Input material:
....
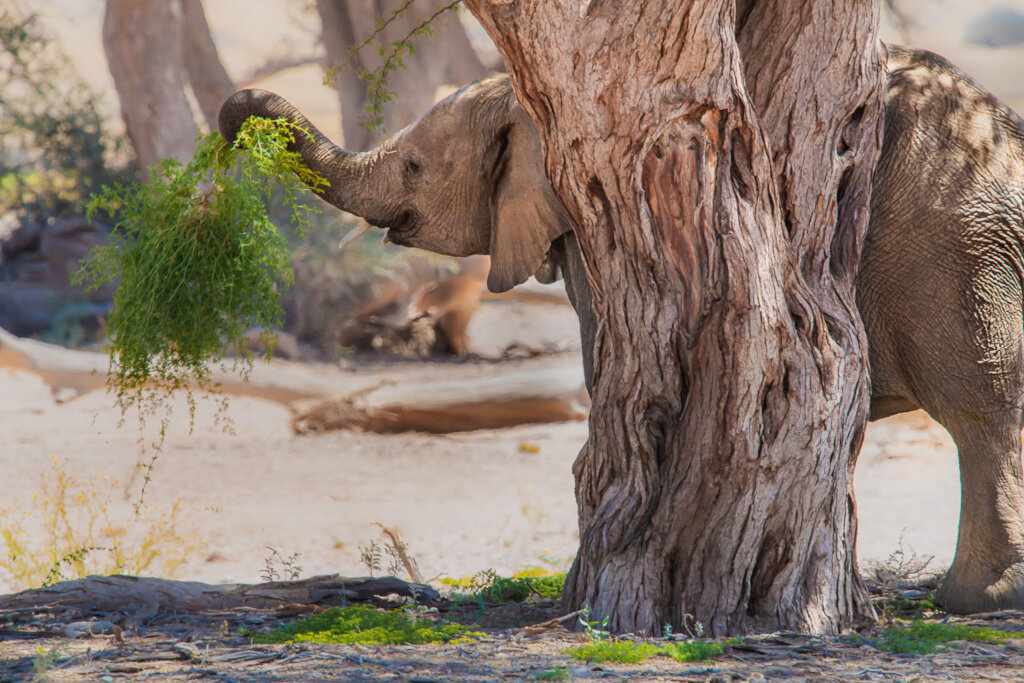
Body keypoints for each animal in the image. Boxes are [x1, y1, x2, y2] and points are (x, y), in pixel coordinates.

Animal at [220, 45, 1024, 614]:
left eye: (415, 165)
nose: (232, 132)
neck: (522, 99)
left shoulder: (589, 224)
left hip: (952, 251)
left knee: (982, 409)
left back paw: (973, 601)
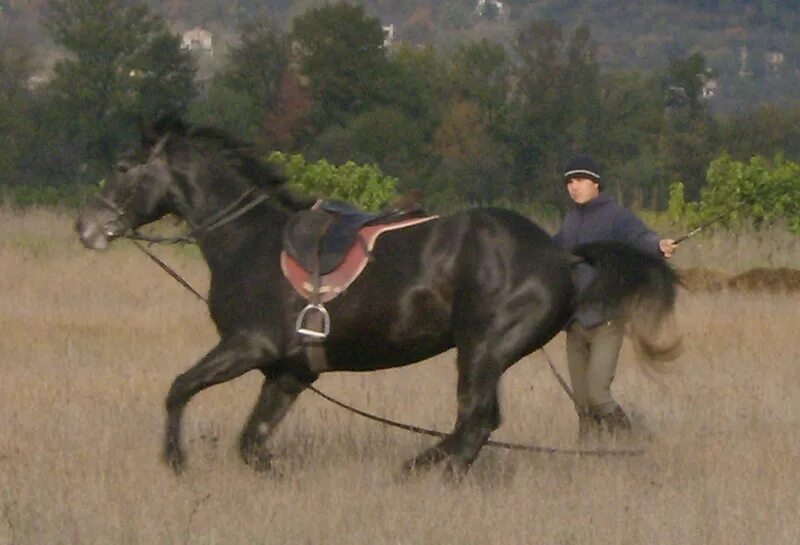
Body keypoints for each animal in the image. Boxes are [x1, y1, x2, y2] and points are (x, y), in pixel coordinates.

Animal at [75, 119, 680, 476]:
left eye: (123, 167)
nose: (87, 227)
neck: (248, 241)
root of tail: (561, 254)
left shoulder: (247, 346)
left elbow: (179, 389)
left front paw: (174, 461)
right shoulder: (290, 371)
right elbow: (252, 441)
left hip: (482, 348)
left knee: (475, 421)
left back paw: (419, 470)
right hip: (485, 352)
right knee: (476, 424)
....
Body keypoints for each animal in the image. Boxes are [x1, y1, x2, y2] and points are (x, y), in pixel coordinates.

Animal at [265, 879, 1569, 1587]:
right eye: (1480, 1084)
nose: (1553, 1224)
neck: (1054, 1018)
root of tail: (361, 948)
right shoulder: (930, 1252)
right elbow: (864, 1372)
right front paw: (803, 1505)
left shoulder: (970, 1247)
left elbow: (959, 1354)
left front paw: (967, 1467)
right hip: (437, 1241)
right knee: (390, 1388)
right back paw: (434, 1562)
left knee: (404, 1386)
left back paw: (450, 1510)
....
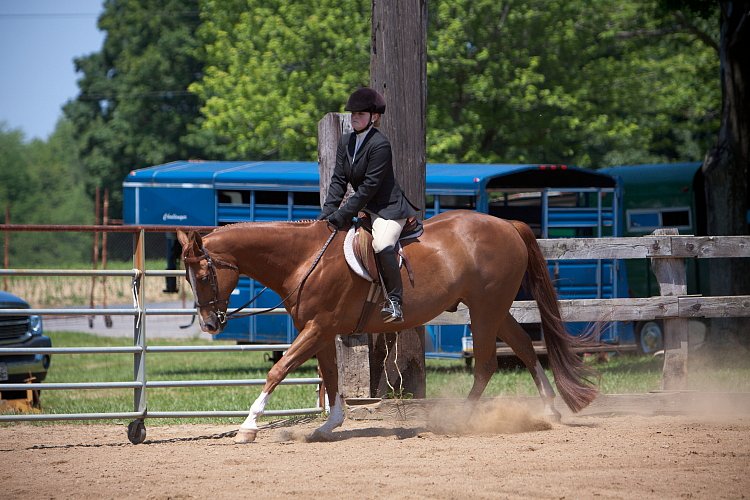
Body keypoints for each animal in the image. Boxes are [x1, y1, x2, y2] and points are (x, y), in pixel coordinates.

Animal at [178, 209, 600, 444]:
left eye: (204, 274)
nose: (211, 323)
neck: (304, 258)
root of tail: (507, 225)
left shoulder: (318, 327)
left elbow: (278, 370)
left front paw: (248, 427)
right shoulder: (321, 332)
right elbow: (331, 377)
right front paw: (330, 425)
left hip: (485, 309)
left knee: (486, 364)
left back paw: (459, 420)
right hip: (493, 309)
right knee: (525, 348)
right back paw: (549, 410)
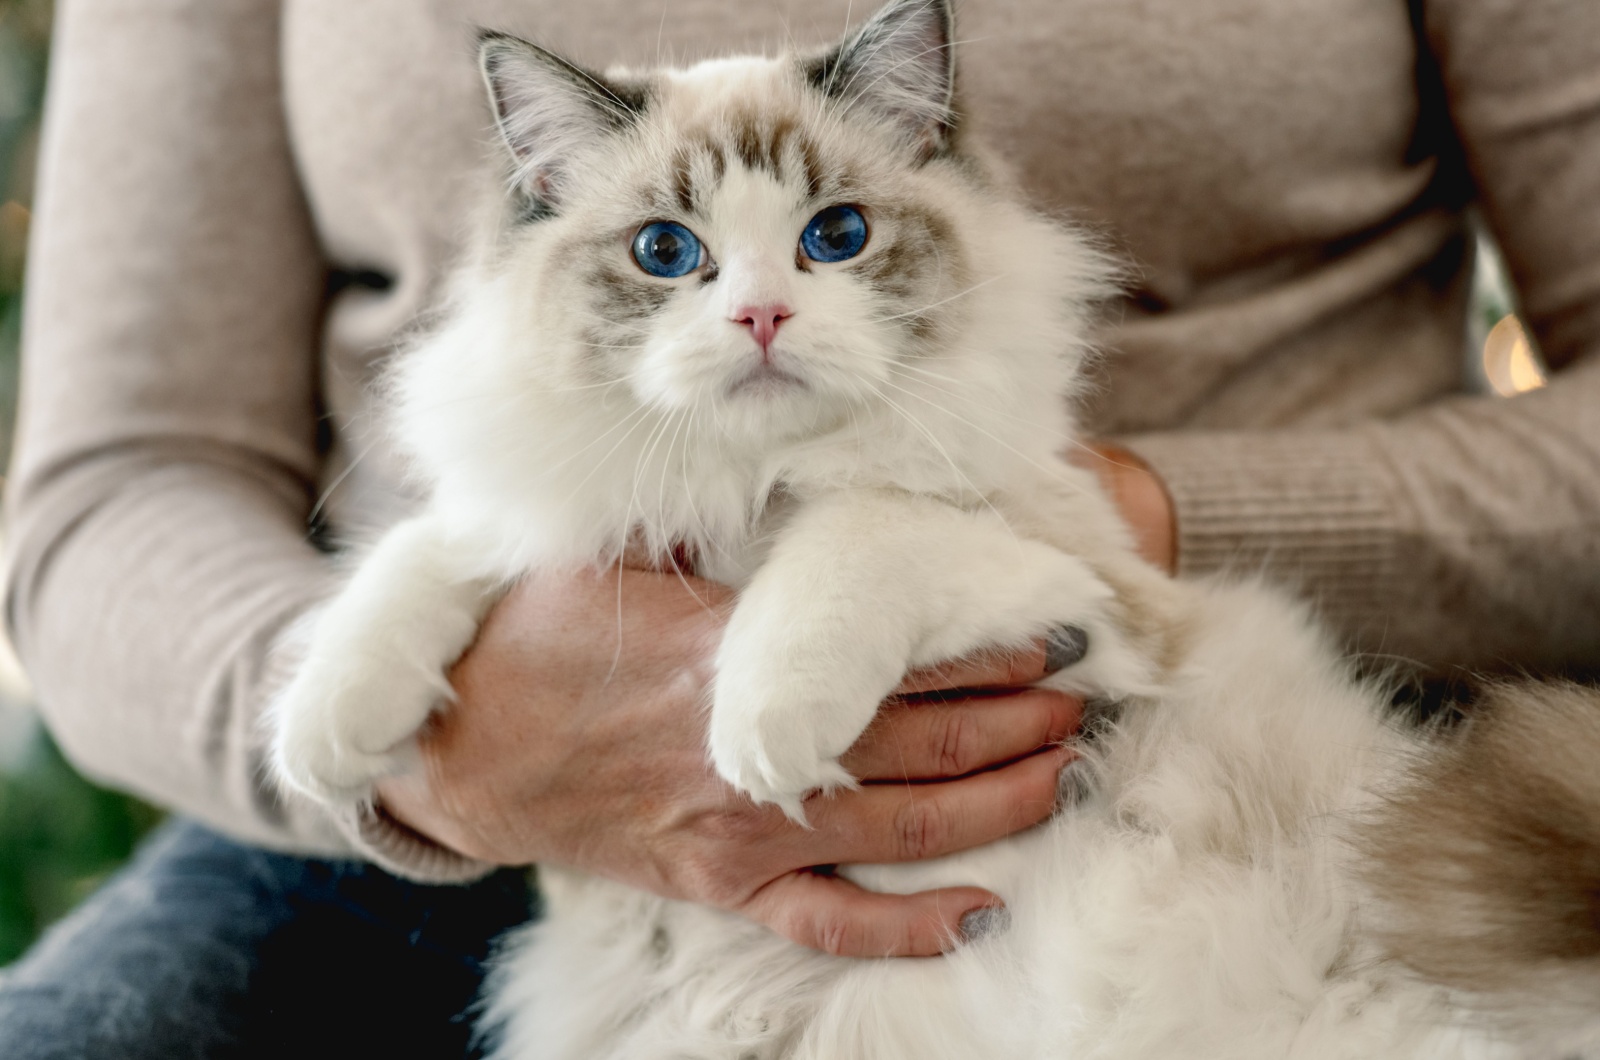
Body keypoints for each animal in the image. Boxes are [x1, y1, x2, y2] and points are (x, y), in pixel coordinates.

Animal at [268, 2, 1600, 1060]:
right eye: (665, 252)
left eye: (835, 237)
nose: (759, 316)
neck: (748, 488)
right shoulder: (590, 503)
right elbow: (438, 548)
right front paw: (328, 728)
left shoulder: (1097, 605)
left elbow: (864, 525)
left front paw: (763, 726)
....
Could you return exactly the stretch of the data above that starts at the line with "right elbow: (252, 441)" and ends at the line with "right knee: (476, 424)", both lines included?

Task response:
right elbow: (252, 441)
left hip: (482, 348)
left knee: (475, 421)
left back paw: (419, 470)
right hip: (485, 352)
right knee: (476, 424)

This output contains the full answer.